Attacking hitters more fearlessly was easy, Megill noted, because of the superb defense behind him. He felt confident that if a ball stayed in the park, his defense would snag it and convert an out. He also got better, though, at avoiding the center of the strike zone with his heater—especially the area middle-up where hitters can make hard contact without getting under the ball. In the graphic above, you can see how his locations were somewhat bifurcated: lots in the lower half of the zone, and lots along the top rail. In 2022 and 2023, his fastball locations were more amorphous, and less precise.
Megill confirmed that the change was intentional, and focused on his long-term viability as the relief ace he became in the second half of 2023.
"I knew I had to do that at some point in my career," he said. "There’s a long process to where I envision myself and how I envision myself throwing, and you gotta work on, for me it was stuff, and then get to location with the stuff that you have. So it took two years to get there, but now I feel comfortable moving it around and placing the ball in different places, in different counts."
It all worked gorgeously, in ways not even fully captured by simple stats. Megill's new approach did reduce his strikeout rate, but it also drastically reduced his walk rate. If you strip out the four of his 14 walks on the year that were intentional (and also take them out of the denominator for walk rate, batters faced), Megill only gave out free passes to 5.6% of the batters he faced. It's clear that the self-confident Megill views himself as an elite reliever, capable of holding this level for years to come, as long as he can sustain that 69% fastball usage and continue making valuable adjustments. Injury risk notwithstanding, it's hard to argue with him.
Perhaps because he's now entering the season as the presumptive closer for the second time (although it was just as a placeholder last time), Megill also seems exceptionally comfortable in camp.

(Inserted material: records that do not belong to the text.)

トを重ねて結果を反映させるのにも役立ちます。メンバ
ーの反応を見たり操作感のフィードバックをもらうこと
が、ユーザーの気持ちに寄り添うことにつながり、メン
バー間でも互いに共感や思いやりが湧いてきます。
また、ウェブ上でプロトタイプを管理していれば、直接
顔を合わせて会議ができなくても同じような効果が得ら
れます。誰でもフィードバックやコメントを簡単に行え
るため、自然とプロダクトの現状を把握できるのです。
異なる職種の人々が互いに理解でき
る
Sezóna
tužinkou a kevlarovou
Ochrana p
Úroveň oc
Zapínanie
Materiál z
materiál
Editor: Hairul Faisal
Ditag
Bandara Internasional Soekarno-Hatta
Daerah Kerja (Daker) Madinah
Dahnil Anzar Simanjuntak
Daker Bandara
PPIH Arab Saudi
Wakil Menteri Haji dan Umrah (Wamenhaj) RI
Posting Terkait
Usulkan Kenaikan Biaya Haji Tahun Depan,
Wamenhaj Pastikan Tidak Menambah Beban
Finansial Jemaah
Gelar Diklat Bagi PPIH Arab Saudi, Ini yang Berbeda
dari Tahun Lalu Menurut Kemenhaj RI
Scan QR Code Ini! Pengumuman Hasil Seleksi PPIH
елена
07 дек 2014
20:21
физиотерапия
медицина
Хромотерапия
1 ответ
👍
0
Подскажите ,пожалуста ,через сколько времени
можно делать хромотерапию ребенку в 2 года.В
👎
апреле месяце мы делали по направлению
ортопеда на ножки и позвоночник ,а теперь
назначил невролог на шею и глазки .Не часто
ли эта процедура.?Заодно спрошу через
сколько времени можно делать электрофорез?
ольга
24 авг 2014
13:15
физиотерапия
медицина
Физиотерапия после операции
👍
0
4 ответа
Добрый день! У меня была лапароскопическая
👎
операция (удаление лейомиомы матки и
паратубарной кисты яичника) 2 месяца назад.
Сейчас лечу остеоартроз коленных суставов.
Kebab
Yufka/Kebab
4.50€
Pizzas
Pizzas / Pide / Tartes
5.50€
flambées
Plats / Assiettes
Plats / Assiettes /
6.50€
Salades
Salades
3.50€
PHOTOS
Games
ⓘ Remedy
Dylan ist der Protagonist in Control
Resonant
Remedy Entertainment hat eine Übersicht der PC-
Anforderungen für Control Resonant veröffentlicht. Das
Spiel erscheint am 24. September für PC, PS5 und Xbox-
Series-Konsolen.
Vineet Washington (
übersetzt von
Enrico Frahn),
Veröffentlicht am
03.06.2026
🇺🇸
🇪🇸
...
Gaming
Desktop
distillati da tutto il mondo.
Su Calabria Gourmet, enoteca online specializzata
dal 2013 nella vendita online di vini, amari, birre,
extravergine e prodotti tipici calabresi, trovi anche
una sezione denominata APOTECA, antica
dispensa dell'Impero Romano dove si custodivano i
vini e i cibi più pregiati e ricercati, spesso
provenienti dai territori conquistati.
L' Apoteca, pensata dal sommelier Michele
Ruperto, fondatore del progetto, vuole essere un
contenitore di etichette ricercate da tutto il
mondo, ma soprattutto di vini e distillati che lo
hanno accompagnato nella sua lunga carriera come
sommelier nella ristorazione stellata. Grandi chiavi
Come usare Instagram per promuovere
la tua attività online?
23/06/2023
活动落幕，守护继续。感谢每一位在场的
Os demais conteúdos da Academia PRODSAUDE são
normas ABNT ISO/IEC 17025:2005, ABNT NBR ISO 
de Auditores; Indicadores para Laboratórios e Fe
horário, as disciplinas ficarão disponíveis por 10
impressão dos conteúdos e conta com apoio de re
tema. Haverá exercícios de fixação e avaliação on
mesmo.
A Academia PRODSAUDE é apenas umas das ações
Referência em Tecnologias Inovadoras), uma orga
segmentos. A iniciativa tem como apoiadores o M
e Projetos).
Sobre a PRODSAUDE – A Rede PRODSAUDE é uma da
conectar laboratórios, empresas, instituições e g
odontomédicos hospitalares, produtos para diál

Though he reminisced about the way playing in warm, humid, sea-level climes can affect his pitch movement ("Florida spring training, your curveball is disgusting. Everything you throw out there is nasty. The air is so heavy."), he strongly prefers spring training in Arizona, for a simple reason: it's home. Megill moved to the area a decade ago, so coming to Maryvale and playing in the Cactus League requires no hassle. In fact, it means an extra month at home with his young family.
For all the same reasons why relievers with stable pitch usage ratios are rare, relievers who stick around and thrive for more than a few years are similarly scarce. Megill is hoping to be among the exceptions to the latter, partially by dedicating himself so ardently to being an exception to the former.